-- Directions --
1 - Sum up the profile of April Lee Hernandez in two sentences.
2 - Answer these questions from the profile of April Lee Hernandez:
(a) In what month and year was she cast for Dexter?
(b) Whom did she play in Freedom Writers, and what real person was that role based on?
(c) On what date was her daughter born?
3 - Copy everything from "- Born: January" down to "and April Hernandez-Castillo." in the profile of April Lee Hernandez, and swap "New York City" for "Los Angeles".

-- Excerpt --
————

- Born: January 31, 1980 (age 46) New York City, U.S.
- Other names: April L. Hernandez April Hernandez-Castillo
- Occupation: Actress
- Years active: 2003–present
- Spouse: José Castillo
- Children: 1

= April Lee Hernández =

American actress (born 1980)

April Lee Hernandez (born January 31, 1980) is an American film and television actress. She has also been credited as April L. Hernandez and April Hernandez-Castillo.

== Career ==

Aside from performing stand-up comedy, she has also appeared in several commercials, as well as on the television series ER, Law & Order, and 30 Rock. In June 2010 she was cast for the American cult series Dexter.
  She appeared in the television series Person of Interest episode "Legacy", which aired on January 18, 2012, in which she played an attorney who had turned her life around after a checkered childhood.

She is known for her role in the 2007 drama Freedom Writers, in which she played Eva, based on real-life high school student Maria Reyes.

== Personal life ==
Hernandez is married to Jose Castillo. The couple have a daughter named Summer Rose, who is best known for playing Alma Rivera from Alma's Way. Summer was born on September 30, 2012.

————

-- Data entries --
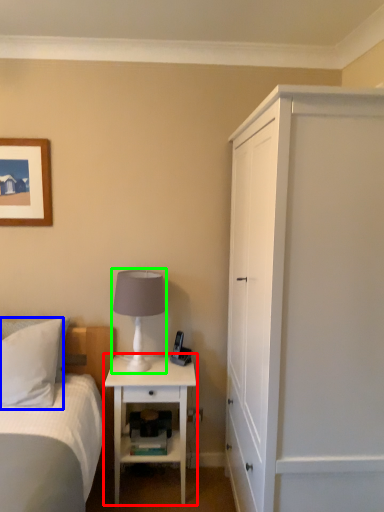
Question: Based on their relative distances, which object is nearer to nightstand (highlighted by a red box)? Choose from pillow (highlighted by a blue box) and table lamp (highlighted by a green box).

Choices:
 (A) pillow
 (B) table lamp

Answer: (B)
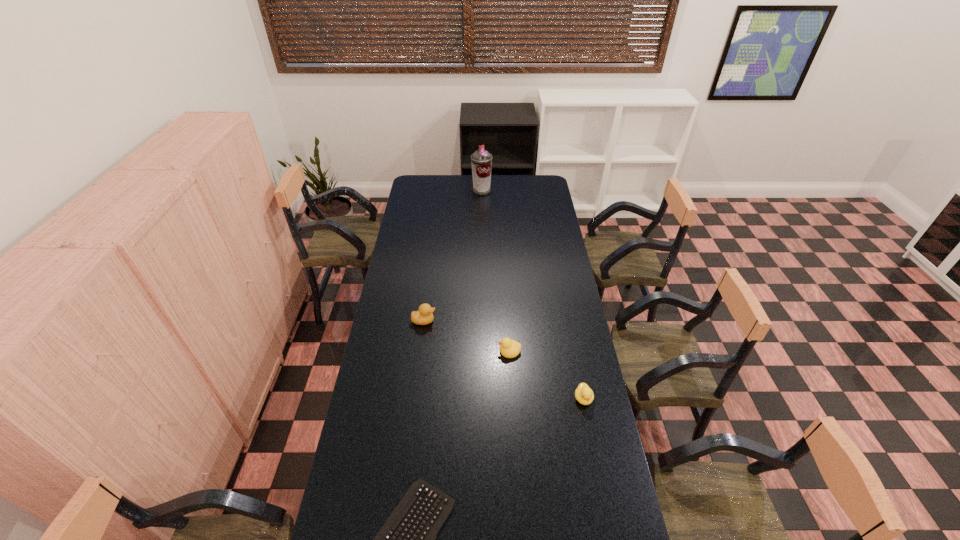
Locate an element on the screen. This screenshot has height=540, width=960. blank space at the far left corner of the desktop is located at coordinates (431, 187).

Identify the location of vacant area at the far right corner. The width and height of the screenshot is (960, 540). (530, 178).

At what (x,y) coordinates should I click in order to perform the action: click on free area in between the fourth shortest object and the second nearest object. Please return your answer as a coordinate pair (x, y). Image resolution: width=960 pixels, height=540 pixels. Looking at the image, I should click on (504, 360).

Where is `free area in between the tallest object and the second tallest object`? free area in between the tallest object and the second tallest object is located at coordinates (453, 255).

Locate an element on the screen. This screenshot has height=540, width=960. free spot between the rightmost object and the tallest object is located at coordinates (533, 294).

Locate an element on the screen. free space that is in between the tallest object and the second duckling from left to right is located at coordinates (495, 271).

Locate an element on the screen. The width and height of the screenshot is (960, 540). free space between the second object from right to left and the fourth nearest object is located at coordinates (467, 336).

Find the location of a particular element. This screenshot has width=960, height=540. free space between the tallest object and the fourth farthest object is located at coordinates (533, 294).

The image size is (960, 540). In order to click on vacant space that's between the nearest duckling and the second duckling from right to left in this screenshot , I will do `click(546, 375)`.

Select which object is the closest to the leftmost duckling. Please provide its 2D coordinates. Your answer should be formatted as a tuple, i.e. [(x, y)], where the tuple contains the x and y coordinates of a point satisfying the conditions above.

[(509, 348)]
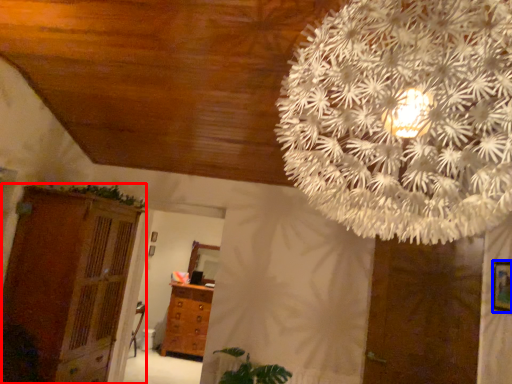
Question: Which object is closer to the camera taking this photo, dresser (highlighted by a red box) or picture frame (highlighted by a blue box)?

Choices:
 (A) dresser
 (B) picture frame

Answer: (B)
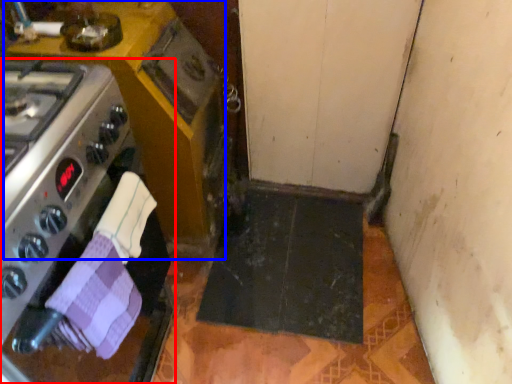
Question: Among these objects, which one is nearest to the camera, kitchen appliance (highlighted by a red box) or cabinetry (highlighted by a blue box)?

Choices:
 (A) kitchen appliance
 (B) cabinetry

Answer: (A)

————

-- Answers to the exercises --
1 - April Lee Hernandez, born January 31, 1980, is an American film and television actress who performs stand-up comedy. She has appeared in commercials and in series such as ER, Law & Order, 30 Rock, Dexter and Person of Interest, and she is known for playing Eva in the 2007 drama Freedom Writers.

2 -
(a) June 2010
(b) She played Eva, who was based on the real-life high school student Maria Reyes.
(c) September 30, 2012

3 -
- Born: January 31, 1980 (age 46) Los Angeles, U.S.
- Other names: April L. Hernandez April Hernandez-Castillo
- Occupation: Actress
- Years active: 2003–present
- Spouse: José Castillo
- Children: 1

= April Lee Hernández =

American actress (born 1980)

April Lee Hernandez (born January 31, 1980) is an American film and television actress. She has also been credited as April L. Hernandez and April Hernandez-Castillo.